Очень хорошо вышло у него это «к себе домой».

— Что ж, пожалуй! Только вот мы на вокзал хотели зайти.

— Бросьте: никого и ничего там нет; одни крысы бегают. А у меня сегодня будет весело: соберется кой-какой народ, хотим поразвлечься перед смертью. Пойдемте-ка! Нина Сергеевна, не стесняйтесь, пожалуйте ручку; много знакомых увидите.

Саша подхватил Нину под руку и, болтая всякий вздор, повел нас «к себе домой».

Пришли. Палаццо, действительно, поразительный: огромные комнаты, прямо залы с дорогой мебелью всяких фасонов, чудными обоями; большой зимний сад.

Когда я взглянул на себя в громадное во всю стену зеркало, то даже сконфузился: очень уж невзрачной показалась мне моя фигура среди окружавшего нас простора. Даже Саша неодобрительно мотнул головой по направлению к зеркалу и заметил:

— Вот только изводить меня, что очень уж обширно; сараи, понимаешь ты, какие-то, а не комнаты. К тому же безлюдье; кричишь иной раз, только эхо отвечает какую-то чушь.

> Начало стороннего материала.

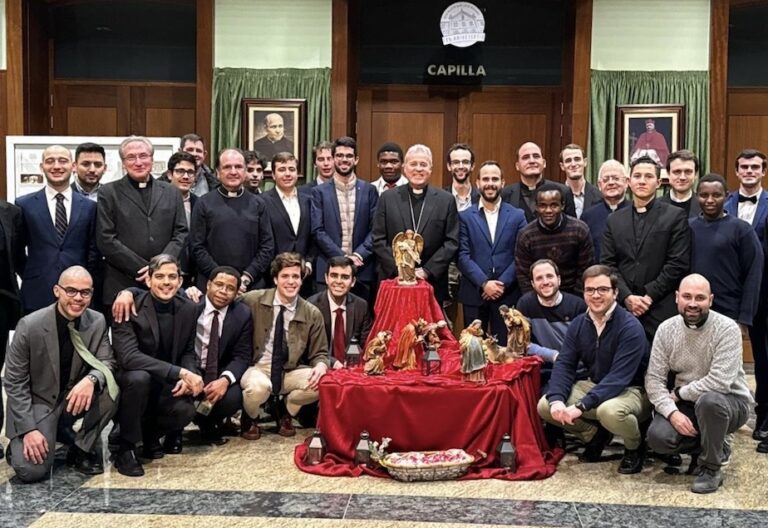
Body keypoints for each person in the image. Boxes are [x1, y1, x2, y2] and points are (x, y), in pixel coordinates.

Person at [112, 265, 253, 446]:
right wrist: (126, 292)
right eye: (219, 285)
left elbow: (242, 356)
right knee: (174, 399)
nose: (223, 291)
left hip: (215, 372)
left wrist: (225, 380)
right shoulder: (190, 301)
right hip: (184, 367)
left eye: (230, 288)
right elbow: (157, 289)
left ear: (237, 293)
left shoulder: (242, 313)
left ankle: (206, 422)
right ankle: (164, 432)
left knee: (233, 397)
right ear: (208, 285)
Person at [4, 266, 118, 482]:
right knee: (31, 471)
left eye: (85, 292)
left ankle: (81, 447)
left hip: (72, 399)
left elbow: (107, 361)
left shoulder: (97, 321)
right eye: (71, 291)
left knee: (111, 388)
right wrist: (28, 430)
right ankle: (21, 440)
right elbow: (14, 382)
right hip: (38, 402)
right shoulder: (30, 325)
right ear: (57, 291)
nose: (78, 298)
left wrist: (91, 379)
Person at [538, 265, 652, 474]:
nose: (596, 295)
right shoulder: (579, 324)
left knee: (609, 412)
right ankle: (595, 435)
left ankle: (635, 447)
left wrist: (581, 406)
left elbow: (619, 378)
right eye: (590, 290)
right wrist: (557, 400)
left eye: (603, 289)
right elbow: (565, 364)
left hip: (632, 390)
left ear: (615, 293)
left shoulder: (630, 327)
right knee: (546, 405)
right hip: (596, 385)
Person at [645, 274, 752, 493]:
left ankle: (711, 468)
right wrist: (672, 413)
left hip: (729, 402)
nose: (693, 303)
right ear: (677, 298)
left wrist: (679, 393)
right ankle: (712, 445)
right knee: (658, 438)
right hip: (688, 402)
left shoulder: (727, 329)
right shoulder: (666, 329)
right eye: (687, 296)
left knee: (709, 402)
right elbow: (653, 379)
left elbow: (719, 382)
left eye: (700, 298)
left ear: (710, 300)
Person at [111, 254, 203, 477]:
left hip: (165, 384)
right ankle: (126, 447)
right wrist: (178, 372)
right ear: (148, 279)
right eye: (160, 276)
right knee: (139, 378)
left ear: (180, 281)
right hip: (132, 384)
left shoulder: (189, 309)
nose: (166, 282)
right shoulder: (128, 306)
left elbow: (188, 351)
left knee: (187, 409)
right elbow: (129, 357)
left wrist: (189, 375)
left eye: (172, 277)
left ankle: (149, 435)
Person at [239, 253, 329, 439]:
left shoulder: (312, 313)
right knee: (259, 387)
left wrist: (321, 365)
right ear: (275, 279)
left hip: (288, 370)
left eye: (295, 276)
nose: (291, 282)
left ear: (302, 280)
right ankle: (250, 417)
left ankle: (285, 410)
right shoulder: (253, 300)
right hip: (257, 367)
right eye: (285, 276)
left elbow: (320, 352)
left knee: (324, 382)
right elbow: (226, 303)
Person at [601, 155, 691, 340]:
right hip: (623, 307)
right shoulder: (614, 219)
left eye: (648, 176)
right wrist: (627, 297)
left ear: (658, 183)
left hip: (660, 307)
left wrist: (649, 297)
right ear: (629, 181)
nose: (642, 181)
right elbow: (608, 264)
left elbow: (677, 263)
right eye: (637, 176)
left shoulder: (675, 216)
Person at [96, 136, 188, 306]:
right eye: (131, 157)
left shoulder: (172, 192)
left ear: (152, 160)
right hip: (123, 282)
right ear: (123, 163)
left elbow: (181, 232)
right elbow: (106, 239)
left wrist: (160, 267)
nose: (138, 162)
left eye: (143, 156)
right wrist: (145, 269)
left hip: (165, 283)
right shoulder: (108, 192)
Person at [16, 144, 99, 313]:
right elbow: (16, 250)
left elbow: (93, 251)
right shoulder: (24, 204)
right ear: (42, 167)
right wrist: (34, 274)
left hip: (78, 294)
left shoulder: (90, 207)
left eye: (62, 161)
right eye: (50, 161)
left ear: (73, 166)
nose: (56, 166)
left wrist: (83, 280)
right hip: (37, 290)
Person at [372, 144, 459, 303]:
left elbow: (451, 242)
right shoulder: (387, 198)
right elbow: (378, 239)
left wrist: (427, 271)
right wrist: (401, 269)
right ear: (404, 168)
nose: (418, 169)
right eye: (413, 164)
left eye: (423, 164)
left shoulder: (446, 200)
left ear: (430, 169)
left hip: (431, 282)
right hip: (394, 280)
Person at [723, 148, 768, 444]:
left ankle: (764, 414)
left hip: (765, 292)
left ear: (763, 171)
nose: (749, 171)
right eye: (744, 167)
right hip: (728, 292)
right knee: (722, 354)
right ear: (737, 171)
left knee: (764, 356)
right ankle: (724, 415)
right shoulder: (722, 202)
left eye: (755, 167)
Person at [458, 160, 527, 345]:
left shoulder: (518, 216)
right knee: (473, 350)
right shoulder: (464, 217)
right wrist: (484, 283)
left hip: (507, 294)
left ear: (502, 183)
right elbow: (462, 256)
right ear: (478, 183)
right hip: (474, 293)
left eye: (495, 179)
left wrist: (501, 284)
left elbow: (522, 254)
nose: (490, 183)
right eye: (486, 179)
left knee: (506, 350)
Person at [189, 148, 274, 291]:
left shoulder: (258, 204)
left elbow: (267, 246)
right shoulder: (203, 203)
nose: (233, 172)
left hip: (250, 285)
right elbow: (197, 247)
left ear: (245, 171)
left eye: (238, 167)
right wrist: (221, 279)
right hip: (213, 283)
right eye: (227, 167)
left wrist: (246, 278)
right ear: (218, 172)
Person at [690, 173, 763, 328]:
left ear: (727, 196)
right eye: (704, 195)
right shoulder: (688, 227)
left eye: (716, 195)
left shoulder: (742, 229)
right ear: (697, 197)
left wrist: (745, 318)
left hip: (730, 313)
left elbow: (753, 274)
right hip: (693, 310)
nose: (710, 200)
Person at [311, 136, 378, 302]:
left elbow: (376, 229)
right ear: (333, 159)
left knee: (360, 315)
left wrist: (359, 255)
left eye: (349, 156)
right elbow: (317, 231)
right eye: (339, 155)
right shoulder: (319, 192)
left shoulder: (370, 190)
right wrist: (343, 258)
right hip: (328, 268)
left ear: (356, 159)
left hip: (362, 270)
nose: (344, 160)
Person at [515, 183, 594, 295]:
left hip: (574, 295)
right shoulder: (526, 235)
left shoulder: (579, 230)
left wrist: (573, 301)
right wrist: (536, 301)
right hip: (538, 296)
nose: (548, 210)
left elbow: (585, 270)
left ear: (562, 206)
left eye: (554, 205)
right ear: (536, 207)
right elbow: (523, 277)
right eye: (543, 206)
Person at [261, 152, 316, 295]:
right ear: (273, 175)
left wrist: (308, 263)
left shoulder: (309, 200)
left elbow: (314, 234)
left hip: (304, 277)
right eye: (282, 169)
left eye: (291, 169)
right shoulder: (262, 201)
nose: (287, 174)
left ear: (297, 173)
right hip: (273, 277)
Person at [516, 259, 587, 364]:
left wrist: (564, 360)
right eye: (539, 278)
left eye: (549, 276)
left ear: (559, 279)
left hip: (573, 366)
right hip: (540, 366)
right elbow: (521, 344)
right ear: (533, 284)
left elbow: (585, 344)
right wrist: (553, 355)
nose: (545, 282)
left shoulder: (577, 305)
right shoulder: (525, 304)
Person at [307, 256, 372, 369]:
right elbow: (310, 348)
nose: (338, 281)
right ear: (326, 278)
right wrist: (334, 363)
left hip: (352, 368)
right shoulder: (312, 306)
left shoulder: (361, 306)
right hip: (322, 366)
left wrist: (353, 362)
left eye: (345, 277)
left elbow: (365, 344)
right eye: (334, 276)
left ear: (353, 282)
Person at [501, 142, 576, 221]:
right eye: (525, 157)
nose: (532, 161)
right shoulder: (505, 194)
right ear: (517, 166)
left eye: (536, 156)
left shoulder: (563, 191)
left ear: (544, 163)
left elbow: (572, 226)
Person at [581, 160, 630, 262]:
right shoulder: (588, 217)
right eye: (606, 179)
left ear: (626, 182)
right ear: (599, 185)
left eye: (616, 178)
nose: (611, 183)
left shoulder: (636, 211)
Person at [559, 144, 602, 218]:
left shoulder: (599, 196)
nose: (573, 164)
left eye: (577, 159)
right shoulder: (556, 196)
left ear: (585, 162)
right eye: (568, 160)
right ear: (562, 166)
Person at [659, 150, 702, 217]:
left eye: (688, 172)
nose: (682, 177)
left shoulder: (704, 207)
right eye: (677, 172)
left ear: (695, 174)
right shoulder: (655, 207)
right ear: (668, 174)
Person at [446, 143, 480, 212]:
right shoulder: (440, 199)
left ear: (472, 166)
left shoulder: (482, 198)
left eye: (465, 162)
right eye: (456, 162)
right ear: (449, 166)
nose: (461, 166)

Но вот мы дойдем сейчас до кабинета; там много уютнее.

После нескольких зал мы, наконец, добрались до этого самого кабинета; тоже большая комната, но обои и все прочее темного цвета, всюду удобные кресла, оттоманки, большой письменный стол со всеми аксессуарами. Да, здесь много удобнее!

— Электричества вам зажечь не могу, — сказал любезный Саша, — но я стащил в магазине две великолепные лампы: одну — настольную, другую — половую. Вот их мы и зажжем; в керосине-то отказу нет.

Зажгли, опустили занавесы, и в комнате стало еще уютнее.